→ **AVAILABLE RECORDS**
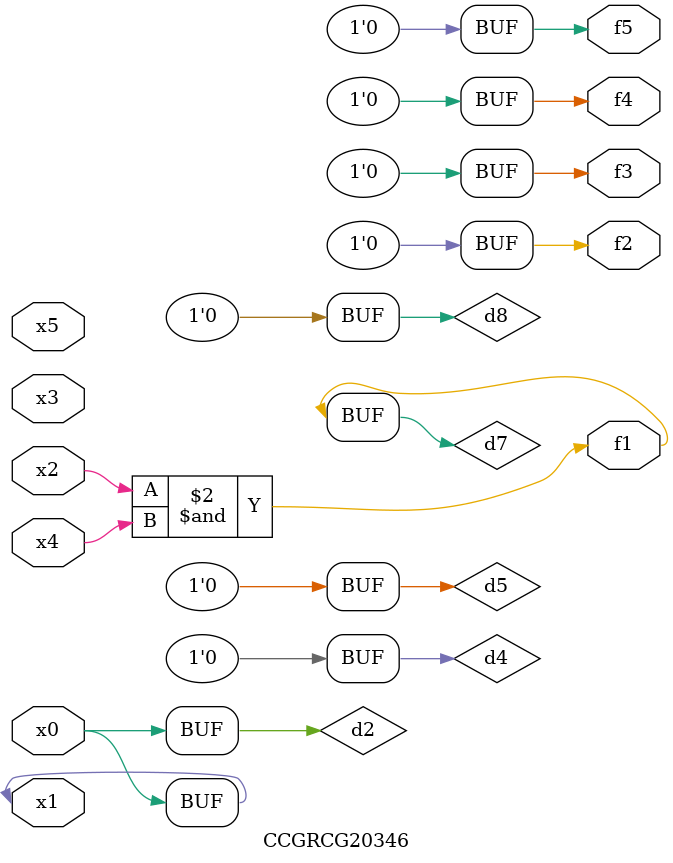
<source format=v>
module CCGRCG20346(
	input x0, x1, x2, x3, x4, x5,
	output f1, f2, f3, f4, f5
);

	wire d1, d2, d3, d4, d5, d6, d7, d8, d9;

	nand (d1, x1);
	buf (d2, x0, x1);
	nand (d3, x2, x4);
	and (d4, d1, d2);
	and (d5, d1, d2);
	nand (d6, d1, d3);
	not (d7, d3);
	xor (d8, d5);
	nor (d9, d5, d6);
	assign f1 = d7;
	assign f2 = d8;
	assign f3 = d8;
	assign f4 = d8;
	assign f5 = d8;
endmodule

</source>
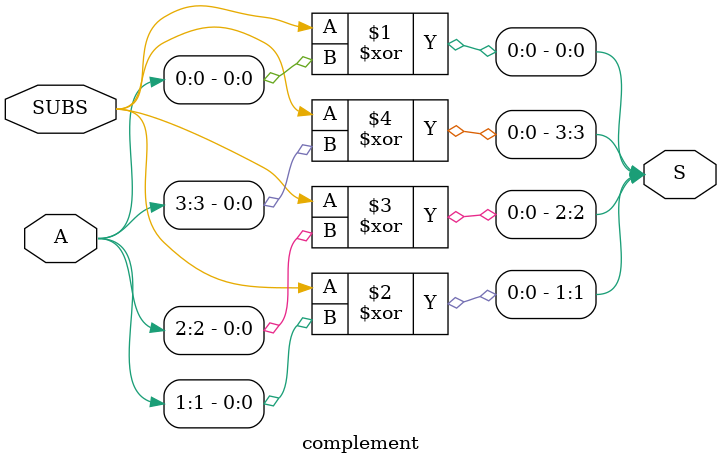
<source format=sv>




module complement #(parameter WIDTH = 4)  (A,SUBS, S);
//El parámetro WIDTH define la cantidad de bits de entrada

	input [WIDTH-1:0] A;
	input  SUBS;
	output [WIDTH-1:0] S;

	genvar i;

	//Se aplica la lógica en el generate de manera tal que el circuito se genere al compilar

	generate
		//Se agrega un circuito combinacional que generó el inverso de
		// todos los bits de entrada de manera tal que si él la bandera substract está encendida sacar al complemento

		for ( i  = 0 ; i <WIDTH ;i++ ) begin: ComplementCalc
				xor checkSubs (S[i],SUBS,A[i]);
				
		end 
	endgenerate
endmodule



</source>
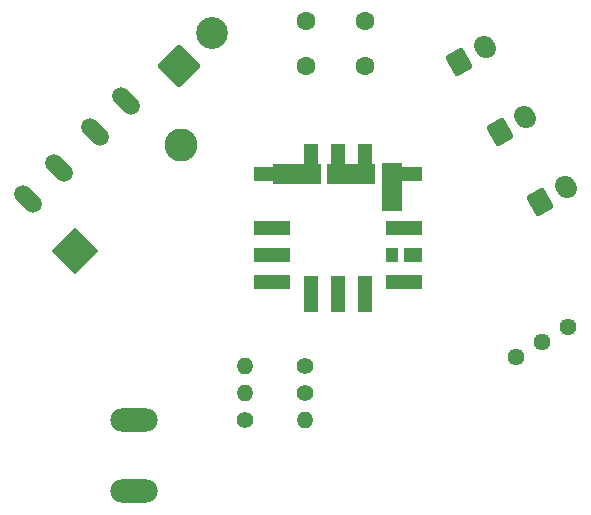
<source format=gbr>
%TF.GenerationSoftware,KiCad,Pcbnew,(6.0.5)*%
%TF.CreationDate,2022-10-17T22:54:22+09:00*%
%TF.ProjectId,psu_board,7073755f-626f-4617-9264-2e6b69636164,rev?*%
%TF.SameCoordinates,Original*%
%TF.FileFunction,Soldermask,Top*%
%TF.FilePolarity,Negative*%
%FSLAX46Y46*%
G04 Gerber Fmt 4.6, Leading zero omitted, Abs format (unit mm)*
G04 Created by KiCad (PCBNEW (6.0.5)) date 2022-10-17 22:54:22*
%MOMM*%
%LPD*%
G01*
G04 APERTURE LIST*
G04 Aperture macros list*
%AMRoundRect*
0 Rectangle with rounded corners*
0 $1 Rounding radius*
0 $2 $3 $4 $5 $6 $7 $8 $9 X,Y pos of 4 corners*
0 Add a 4 corners polygon primitive as box body*
4,1,4,$2,$3,$4,$5,$6,$7,$8,$9,$2,$3,0*
0 Add four circle primitives for the rounded corners*
1,1,$1+$1,$2,$3*
1,1,$1+$1,$4,$5*
1,1,$1+$1,$6,$7*
1,1,$1+$1,$8,$9*
0 Add four rect primitives between the rounded corners*
20,1,$1+$1,$2,$3,$4,$5,0*
20,1,$1+$1,$4,$5,$6,$7,0*
20,1,$1+$1,$6,$7,$8,$9,0*
20,1,$1+$1,$8,$9,$2,$3,0*%
%AMHorizOval*
0 Thick line with rounded ends*
0 $1 width*
0 $2 $3 position (X,Y) of the first rounded end (center of the circle)*
0 $4 $5 position (X,Y) of the second rounded end (center of the circle)*
0 Add line between two ends*
20,1,$1,$2,$3,$4,$5,0*
0 Add two circle primitives to create the rounded ends*
1,1,$1,$2,$3*
1,1,$1,$4,$5*%
%AMRotRect*
0 Rectangle, with rotation*
0 The origin of the aperture is its center*
0 $1 length*
0 $2 width*
0 $3 Rotation angle, in degrees counterclockwise*
0 Add horizontal line*
21,1,$1,$2,0,0,$3*%
%AMOutline4P*
0 Free polygon, 4 corners , with rotation*
0 The origin of the aperture is its center*
0 number of corners: always 4*
0 $1 to $8 corner X, Y*
0 $9 Rotation angle, in degrees counterclockwise*
0 create outline with 4 corners*
4,1,4,$1,$2,$3,$4,$5,$6,$7,$8,$1,$2,$9*%
G04 Aperture macros list end*
%ADD10HorizOval,1.500000X-0.424264X0.424264X0.424264X-0.424264X0*%
%ADD11O,4.000000X2.000000*%
%ADD12C,1.600000*%
%ADD13C,1.400000*%
%ADD14O,1.400000X1.400000*%
%ADD15RotRect,2.800000X2.800000X45.000000*%
%ADD16HorizOval,2.800000X0.000000X0.000000X0.000000X0.000000X0*%
%ADD17RoundRect,0.250000X-0.144615X-0.949519X0.894615X-0.349519X0.144615X0.949519X-0.894615X0.349519X0*%
%ADD18HorizOval,1.700000X-0.075000X0.129904X0.075000X-0.129904X0*%
%ADD19RoundRect,0.250001X0.000000X-1.555634X1.555634X0.000000X0.000000X1.555634X-1.555634X0.000000X0*%
%ADD20C,2.700000*%
%ADD21C,1.440000*%
%ADD22Outline4P,-1.500000X-0.600000X1.500000X-0.600000X1.500000X0.600000X-1.500000X0.600000X0.000000*%
%ADD23Outline4P,-0.600000X-1.500000X0.600000X-1.500000X0.600000X1.500000X-0.600000X1.500000X0.000000*%
%ADD24Outline4P,-2.035000X-0.885000X2.035000X-0.885000X2.035000X0.885000X-2.035000X0.885000X0.000000*%
%ADD25Outline4P,-0.885000X-2.035000X0.885000X-2.035000X0.885000X2.035000X-0.885000X2.035000X0.000000*%
%ADD26Outline4P,-0.750000X-0.600000X0.750000X-0.600000X0.750000X0.600000X-0.750000X0.600000X0.000000*%
%ADD27Outline4P,-0.500000X-0.600000X0.500000X-0.600000X0.500000X0.600000X-0.500000X0.600000X0.000000*%
G04 APERTURE END LIST*
D10*
%TO.C,F1*%
X130298279Y-92967720D03*
X132914574Y-90351425D03*
X124641425Y-98624574D03*
X127257720Y-96008279D03*
%TD*%
D11*
%TO.C,SW1*%
X133604000Y-117348000D03*
X133604000Y-123348000D03*
%TD*%
D12*
%TO.C,C2*%
X148162000Y-87376000D03*
X153162000Y-87376000D03*
%TD*%
D13*
%TO.C,R2*%
X148082000Y-115062000D03*
D14*
X143002000Y-115062000D03*
%TD*%
D15*
%TO.C,D1*%
X128605872Y-103042129D03*
D16*
X137586128Y-94061873D03*
%TD*%
D13*
%TO.C,R3*%
X148082000Y-112776000D03*
D14*
X143002000Y-112776000D03*
%TD*%
D12*
%TO.C,C1*%
X148162000Y-83566000D03*
X153162000Y-83566000D03*
%TD*%
D17*
%TO.C,J1*%
X161163000Y-87024797D03*
D18*
X163328064Y-85774797D03*
%TD*%
D17*
%TO.C,J3*%
X168021000Y-98903202D03*
D18*
X170186064Y-97653202D03*
%TD*%
D19*
%TO.C,BT1*%
X137403020Y-87371163D03*
D20*
X140203163Y-84571020D03*
%TD*%
D17*
%TO.C,J2*%
X164592000Y-92964000D03*
D18*
X166757064Y-91714000D03*
%TD*%
D21*
%TO.C,RV1*%
X165939636Y-112019000D03*
X168139341Y-110749000D03*
X170339045Y-109479000D03*
%TD*%
D13*
%TO.C,R1*%
X143002000Y-117348000D03*
D14*
X148082000Y-117348000D03*
%TD*%
D22*
%TO.C,U1*%
X145276000Y-101092000D03*
X145276000Y-96512000D03*
D23*
X148586000Y-95492000D03*
D24*
X147441000Y-96512000D03*
D23*
X150876000Y-95492000D03*
D24*
X152021000Y-96512000D03*
D23*
X153166000Y-95492000D03*
D22*
X156476000Y-96512000D03*
D25*
X155476000Y-97657000D03*
D22*
X156476000Y-101092000D03*
X156476000Y-105672000D03*
D23*
X150876000Y-106692000D03*
X148586000Y-106692000D03*
D22*
X145276000Y-105672000D03*
X145276000Y-103382000D03*
D26*
X157226000Y-103382000D03*
D23*
X153166000Y-106692000D03*
D27*
X155476000Y-103382000D03*
%TD*%
M02*

</source>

→ **EXERCISE DESCRIPTION**
Give back the data exactly. Pictures stay out.

→ **PROBLEM SOLUTION**
<source format=v>
module CCGRCG20346(
	input x0, x1, x2, x3, x4, x5,
	output f1, f2, f3, f4, f5
);

	wire d1, d2, d3, d4, d5, d6, d7, d8, d9;

	nand (d1, x1);
	buf (d2, x0, x1);
	nand (d3, x2, x4);
	and (d4, d1, d2);
	and (d5, d1, d2);
	nand (d6, d1, d3);
	not (d7, d3);
	xor (d8, d5);
	nor (d9, d5, d6);
	assign f1 = d7;
	assign f2 = d8;
	assign f3 = d8;
	assign f4 = d8;
	assign f5 = d8;
endmodule

</source>
<source format=sv>




module complement #(parameter WIDTH = 4)  (A,SUBS, S);
//El parámetro WIDTH define la cantidad de bits de entrada

	input [WIDTH-1:0] A;
	input  SUBS;
	output [WIDTH-1:0] S;

	genvar i;

	//Se aplica la lógica en el generate de manera tal que el circuito se genere al compilar

	generate
		//Se agrega un circuito combinacional que generó el inverso de
		// todos los bits de entrada de manera tal que si él la bandera substract está encendida sacar al complemento

		for ( i  = 0 ; i <WIDTH ;i++ ) begin: ComplementCalc
				xor checkSubs (S[i],SUBS,A[i]);
				
		end 
	endgenerate
endmodule



</source>
<source format=gbr>
%TF.GenerationSoftware,KiCad,Pcbnew,(6.0.5)*%
%TF.CreationDate,2022-10-17T22:54:22+09:00*%
%TF.ProjectId,psu_board,7073755f-626f-4617-9264-2e6b69636164,rev?*%
%TF.SameCoordinates,Original*%
%TF.FileFunction,Soldermask,Top*%
%TF.FilePolarity,Negative*%
%FSLAX46Y46*%
G04 Gerber Fmt 4.6, Leading zero omitted, Abs format (unit mm)*
G04 Created by KiCad (PCBNEW (6.0.5)) date 2022-10-17 22:54:22*
%MOMM*%
%LPD*%
G01*
G04 APERTURE LIST*
G04 Aperture macros list*
%AMRoundRect*
0 Rectangle with rounded corners*
0 $1 Rounding radius*
0 $2 $3 $4 $5 $6 $7 $8 $9 X,Y pos of 4 corners*
0 Add a 4 corners polygon primitive as box body*
4,1,4,$2,$3,$4,$5,$6,$7,$8,$9,$2,$3,0*
0 Add four circle primitives for the rounded corners*
1,1,$1+$1,$2,$3*
1,1,$1+$1,$4,$5*
1,1,$1+$1,$6,$7*
1,1,$1+$1,$8,$9*
0 Add four rect primitives between the rounded corners*
20,1,$1+$1,$2,$3,$4,$5,0*
20,1,$1+$1,$4,$5,$6,$7,0*
20,1,$1+$1,$6,$7,$8,$9,0*
20,1,$1+$1,$8,$9,$2,$3,0*%
%AMHorizOval*
0 Thick line with rounded ends*
0 $1 width*
0 $2 $3 position (X,Y) of the first rounded end (center of the circle)*
0 $4 $5 position (X,Y) of the second rounded end (center of the circle)*
0 Add line between two ends*
20,1,$1,$2,$3,$4,$5,0*
0 Add two circle primitives to create the rounded ends*
1,1,$1,$2,$3*
1,1,$1,$4,$5*%
%AMRotRect*
0 Rectangle, with rotation*
0 The origin of the aperture is its center*
0 $1 length*
0 $2 width*
0 $3 Rotation angle, in degrees counterclockwise*
0 Add horizontal line*
21,1,$1,$2,0,0,$3*%
%AMOutline4P*
0 Free polygon, 4 corners , with rotation*
0 The origin of the aperture is its center*
0 number of corners: always 4*
0 $1 to $8 corner X, Y*
0 $9 Rotation angle, in degrees counterclockwise*
0 create outline with 4 corners*
4,1,4,$1,$2,$3,$4,$5,$6,$7,$8,$1,$2,$9*%
G04 Aperture macros list end*
%ADD10HorizOval,1.500000X-0.424264X0.424264X0.424264X-0.424264X0*%
%ADD11O,4.000000X2.000000*%
%ADD12C,1.600000*%
%ADD13C,1.400000*%
%ADD14O,1.400000X1.400000*%
%ADD15RotRect,2.800000X2.800000X45.000000*%
%ADD16HorizOval,2.800000X0.000000X0.000000X0.000000X0.000000X0*%
%ADD17RoundRect,0.250000X-0.144615X-0.949519X0.894615X-0.349519X0.144615X0.949519X-0.894615X0.349519X0*%
%ADD18HorizOval,1.700000X-0.075000X0.129904X0.075000X-0.129904X0*%
%ADD19RoundRect,0.250001X0.000000X-1.555634X1.555634X0.000000X0.000000X1.555634X-1.555634X0.000000X0*%
%ADD20C,2.700000*%
%ADD21C,1.440000*%
%ADD22Outline4P,-1.500000X-0.600000X1.500000X-0.600000X1.500000X0.600000X-1.500000X0.600000X0.000000*%
%ADD23Outline4P,-0.600000X-1.500000X0.600000X-1.500000X0.600000X1.500000X-0.600000X1.500000X0.000000*%
%ADD24Outline4P,-2.035000X-0.885000X2.035000X-0.885000X2.035000X0.885000X-2.035000X0.885000X0.000000*%
%ADD25Outline4P,-0.885000X-2.035000X0.885000X-2.035000X0.885000X2.035000X-0.885000X2.035000X0.000000*%
%ADD26Outline4P,-0.750000X-0.600000X0.750000X-0.600000X0.750000X0.600000X-0.750000X0.600000X0.000000*%
%ADD27Outline4P,-0.500000X-0.600000X0.500000X-0.600000X0.500000X0.600000X-0.500000X0.600000X0.000000*%
G04 APERTURE END LIST*
D10*
%TO.C,F1*%
X130298279Y-92967720D03*
X132914574Y-90351425D03*
X124641425Y-98624574D03*
X127257720Y-96008279D03*
%TD*%
D11*
%TO.C,SW1*%
X133604000Y-117348000D03*
X133604000Y-123348000D03*
%TD*%
D12*
%TO.C,C2*%
X148162000Y-87376000D03*
X153162000Y-87376000D03*
%TD*%
D13*
%TO.C,R2*%
X148082000Y-115062000D03*
D14*
X143002000Y-115062000D03*
%TD*%
D15*
%TO.C,D1*%
X128605872Y-103042129D03*
D16*
X137586128Y-94061873D03*
%TD*%
D13*
%TO.C,R3*%
X148082000Y-112776000D03*
D14*
X143002000Y-112776000D03*
%TD*%
D12*
%TO.C,C1*%
X148162000Y-83566000D03*
X153162000Y-83566000D03*
%TD*%
D17*
%TO.C,J1*%
X161163000Y-87024797D03*
D18*
X163328064Y-85774797D03*
%TD*%
D17*
%TO.C,J3*%
X168021000Y-98903202D03*
D18*
X170186064Y-97653202D03*
%TD*%
D19*
%TO.C,BT1*%
X137403020Y-87371163D03*
D20*
X140203163Y-84571020D03*
%TD*%
D17*
%TO.C,J2*%
X164592000Y-92964000D03*
D18*
X166757064Y-91714000D03*
%TD*%
D21*
%TO.C,RV1*%
X165939636Y-112019000D03*
X168139341Y-110749000D03*
X170339045Y-109479000D03*
%TD*%
D13*
%TO.C,R1*%
X143002000Y-117348000D03*
D14*
X148082000Y-117348000D03*
%TD*%
D22*
%TO.C,U1*%
X145276000Y-101092000D03*
X145276000Y-96512000D03*
D23*
X148586000Y-95492000D03*
D24*
X147441000Y-96512000D03*
D23*
X150876000Y-95492000D03*
D24*
X152021000Y-96512000D03*
D23*
X153166000Y-95492000D03*
D22*
X156476000Y-96512000D03*
D25*
X155476000Y-97657000D03*
D22*
X156476000Y-101092000D03*
X156476000Y-105672000D03*
D23*
X150876000Y-106692000D03*
X148586000Y-106692000D03*
D22*
X145276000Y-105672000D03*
X145276000Y-103382000D03*
D26*
X157226000Y-103382000D03*
D23*
X153166000Y-106692000D03*
D27*
X155476000Y-103382000D03*
%TD*%
M02*

</source>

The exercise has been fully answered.